При слове «хлопец» Федя заплакал навзрыд. Мама никогда не называла его «хлопцем»…
Александра Максимовна обняла сына и принялась покачивать его, как маленького.
— Поплакал и хватит. Умойся холодной водичкой и подсоби мне. Отец там поди голодный…
Последние слова матери заставили его подняться. Все еще всхлипывая, он принялся за свои утренние дела: наколол щепы на растопку, принес на коромысле воды из колодца. Потом спустился в подпол, достал картошки и задвинул чугунок к самому пламени.
На печи, возле трубы, стояла закрытая шубой глиняная квашонка. Для нее мать выскребла в сусеке всю муку. Александра Максимовна то и дело поднималась на приступку и стучала по квашне пальцами, чтобы узнать, докуда поднялось тесто. И поминутно заглядывала в окно. При виде подходившего коновозчика кинулась ему навстречу.

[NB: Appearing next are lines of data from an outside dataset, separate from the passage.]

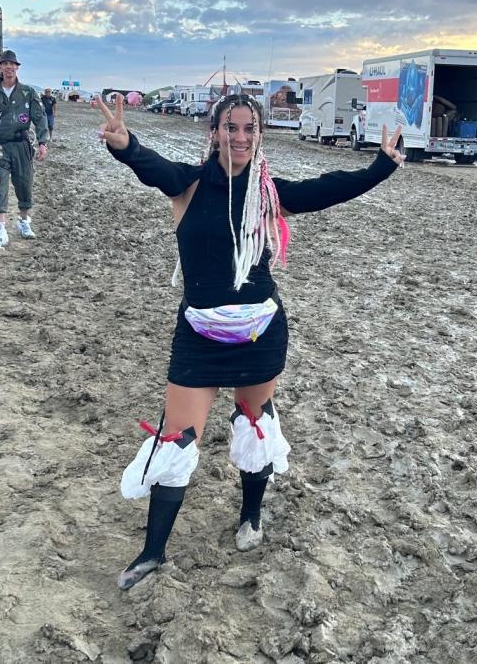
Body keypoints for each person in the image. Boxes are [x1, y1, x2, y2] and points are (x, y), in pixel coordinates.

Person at [97, 92, 404, 590]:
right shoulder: (188, 184)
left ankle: (251, 517)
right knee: (177, 439)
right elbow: (149, 164)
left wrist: (380, 166)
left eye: (248, 128)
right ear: (214, 131)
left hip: (260, 332)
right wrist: (123, 144)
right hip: (199, 334)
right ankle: (152, 552)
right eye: (229, 127)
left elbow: (326, 188)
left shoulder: (269, 194)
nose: (239, 137)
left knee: (255, 423)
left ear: (259, 135)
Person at [0, 49, 49, 250]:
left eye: (12, 64)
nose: (9, 67)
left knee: (24, 183)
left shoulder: (28, 92)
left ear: (17, 68)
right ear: (0, 67)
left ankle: (24, 221)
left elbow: (39, 117)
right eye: (5, 64)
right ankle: (0, 228)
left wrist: (43, 142)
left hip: (22, 145)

— Все в порядке. Захоронили, что ни одна собака не сыщет, — ответил Аким Иванович на ее немой вопрос. — А у тебя как дела?
Вместо ответа Александра Максимовна сняла с печи квашню и выкатала на столешницу подошедшее тесто.
— Ладно. Теперь крути калачи, — коновозчик уселся на лавку.
Когда калачи были готовы, Аким Иванович оторвал от газеты узенькую полоску и мелкими буквами старательно вывел на ней несколько слов химическим карандашом. Затем скатал бумажку в тугую трубочку.
— Вот, — закатай в калач, в тесто прямо. Пусть знает, что из сундука все вывезли и спрятали. Чтобы там на допросе у них на крючок не попался. Готово? Посади этот калачик поближе к загнете, к жару, чтобы поприметнее был. Да гляди, не перепутай.
Мать все делала, как подсказывал Аким Иванович.
— Теперь подумаем, кого к Ивану послать. Чтобы ловчее получилось, без ошибки, — задумчиво проговорил Аким Иванович, когда румяные калачи «отдыхали» на хлебной скатерти. Калач с запиской был зажаристым, с коричневой аппетитной корочкой.